At the same time, this crisis cannot be separated from the crisis of massive inequalities in wealth, income and power that grew relentlessly since the 1970s. Nor can it be separated from a crisis of democratic values, critical education and the civic imagination. With respect to the latter, the COVID-19 pandemic is deeply interconnected with the politicization of the social order through the destructive assaults waged by casino capitalism on the welfare state, all manner of social provisions and the ecosystem. Underlying the magnitude of the current pandemic, there is the crucial and demanding question of: What kind of world do we want to live in today and build for in the future?
The pandemic has revealed the ugly and cruel face of an extreme form of capitalism, which has relentlessly attacked the social contract, the public sphere and the common good since the 1970s. I use the term neoliberalism to define this libertarian, market-driven form of capitalism which gained prominence in Chile, under General Pinochet in the 1970s with the help of the University of Chicago Economics Department and Milton Friedman. It was later implemented by U.K. Prime Minister Margaret Thatcher, who infamously stated, “There’s no such thing as society. There are individual men and women and there are families.” Soon afterwards, President Ronald Reagan argued that, “Government is not the solution to our problem, government is the problem.” Of course, these ideas were later embraced with great enthusiasm by Stephen Harper, the former prime minister of Canada. The endpoint here was an attempt to discredit any viable sense of government responsibility.
Implicit in these views is a neoliberal worldview that takes as its central organizing idea the assumption that the market should govern not only the economy, but all aspects of society. In addition, it promotes untrammeled self-interest, indulgent individualism, the concentration of wealth and power in the hands of a financial elite, and removes economic activity from social costs. Neoliberalism views government as the enemy of the market, limits society to the realm of the family and individuals, embraces a fixed hedonism and challenges the very idea of the common good. In this logic, “individual interests are the only reality that matters and those interests are purely monetary.”

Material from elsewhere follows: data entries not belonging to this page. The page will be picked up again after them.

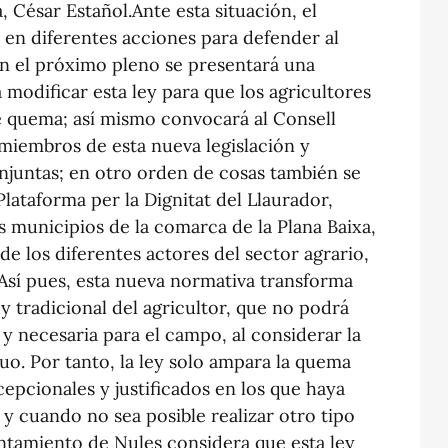
, César Estañol.Ante esta situación, el
 en diferentes acciones para defender al
en el próximo pleno se presentará una
 modificar esta ley para que los agricultores
e quema; así mismo convocará al Consell
 miembros de esta nueva legislación y
njuntas; en otro orden de cosas también se
lataforma per la Dignitat del Llaurador,
 municipios de la comarca de la Plana Baixa,
 de los diferentes actores del sector agrario,
Así pues, esta nueva normativa transforma
y tradicional del agricultor, que no podrá
 y necesaria para el campo, al considerar la
o. Por tanto, la ley solo ampara la quema
epcionales y justificados en los que haya
 y cuando no sea posible realizar otro tipo
ntamiento de Nules considera que esta ley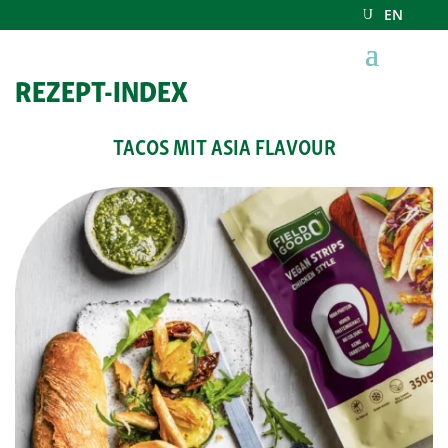
EN
REZEPT-INDEX
TACOS MIT ASIA FLAVOUR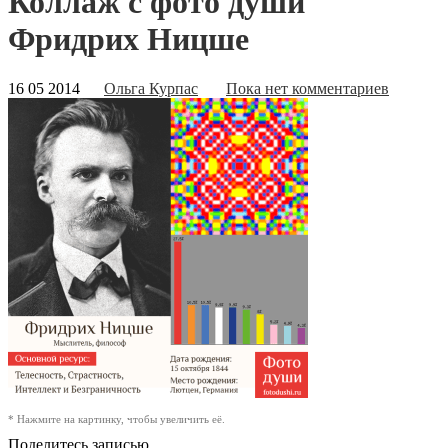
Коллаж с фото души
Фридрих Ницше
16 05 2014
Ольга Курпас
Пока нет комментариев
* Нажмите на картинку, чтобы увеличить её.
Поделитесь записью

In addition, neoliberalism cannot be disconnected from the spectacle of fearmongering, ultra-nationalism, anti-immigrant sentiment and bigotry that has dominated the national zeitgeist in the U.S., Brazil and a number of other countries as a means of promoting shared anxieties rather than shared responsibilities. Through its destruction of the economy, environment, education and public health care, neoliberal capitalism has created a petri dish for the virus to wreak havoc and wide-scale destruction.